Siyonist korsanları cüretlendiren sadece gemilerin denize açılmalarının engellenmesi olmadı. Geçen yıl gerçekleştirilen katliam hakkında BM tarafından hazırlandığı bildirilen raporla ilgili olarak yine siyonist kaynakların yaydığı haberler ve iddialar da korsanların önünü açtı. Çünkü bu iddialarda BM raporunun, saldırıya uğrayan gönüllüleri suçlu gösterdiği söyleniyordu ve BM yetkilileri tarafından da bunları yalanlayıcı açıklamalar yapılmayıp sadece raporun yayınlanmasının ertelenmesi kararı alındı.

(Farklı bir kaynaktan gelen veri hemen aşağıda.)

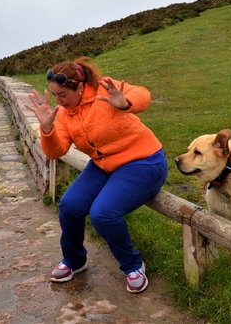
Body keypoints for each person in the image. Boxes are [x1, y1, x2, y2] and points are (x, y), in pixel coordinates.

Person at [25, 57, 168, 294]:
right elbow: (56, 151)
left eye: (63, 95)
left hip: (144, 161)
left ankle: (133, 265)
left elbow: (143, 95)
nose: (59, 101)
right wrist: (47, 129)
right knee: (69, 205)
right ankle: (74, 260)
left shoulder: (105, 88)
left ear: (79, 87)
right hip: (104, 164)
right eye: (55, 95)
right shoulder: (63, 113)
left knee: (103, 214)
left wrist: (125, 102)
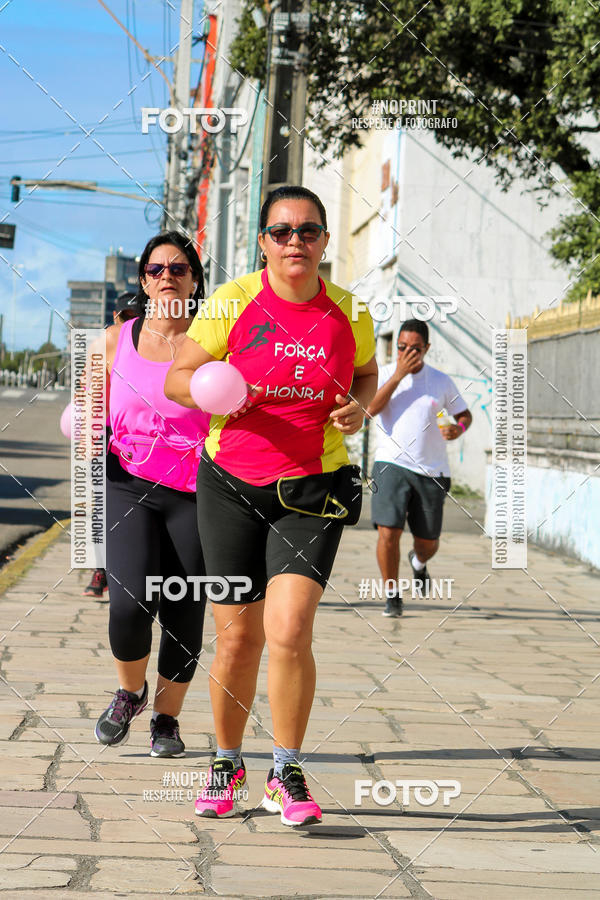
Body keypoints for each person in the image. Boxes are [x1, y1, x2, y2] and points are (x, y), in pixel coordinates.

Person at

Filistin toprakları üzerinde bir eşkıya devletinin kurulmasının baş sorumlusu ve aynı zamanda bu devletin gayri meşru babası olan İngiltere'nin yasal yollardan ülkeye giriş yapan Şeyh Raid Salah'ı tutuklaması ve üç hafta boyunca hapiste tutması da yine siyonist korsanları cüretlendiren bir hareket olmuştur. Bu tutuklamanın ve Şeyh Raid Salah'a yönelik muamelenin hukukla hiçbir ilgisinin olmadığı, tamamen işgalci siyonistlerin hesabına bir operasyon olduğu artık açıklık kazanmıştır.
Bütün bu gelişmeleri ve bunlarla bağlantılı tavırları, açıklamaları iyi değerlendirdiğimizde meselenin sadece siyonist korsanlara indirgenemeyeceğini, insanlığın bir global korsanlıkla karşı karşıya olduğunu görürüz. Bu global korsanlık da bugün ciddi bir global krizle karşı karşıyadır. Başta ABD emperyalizmini ve genelde tüm emperyalist ağı zorlayan global ekonomik krizle ilgili vitrin değişikliklerinin soruna çözüm getirmediği anlaşılıyor.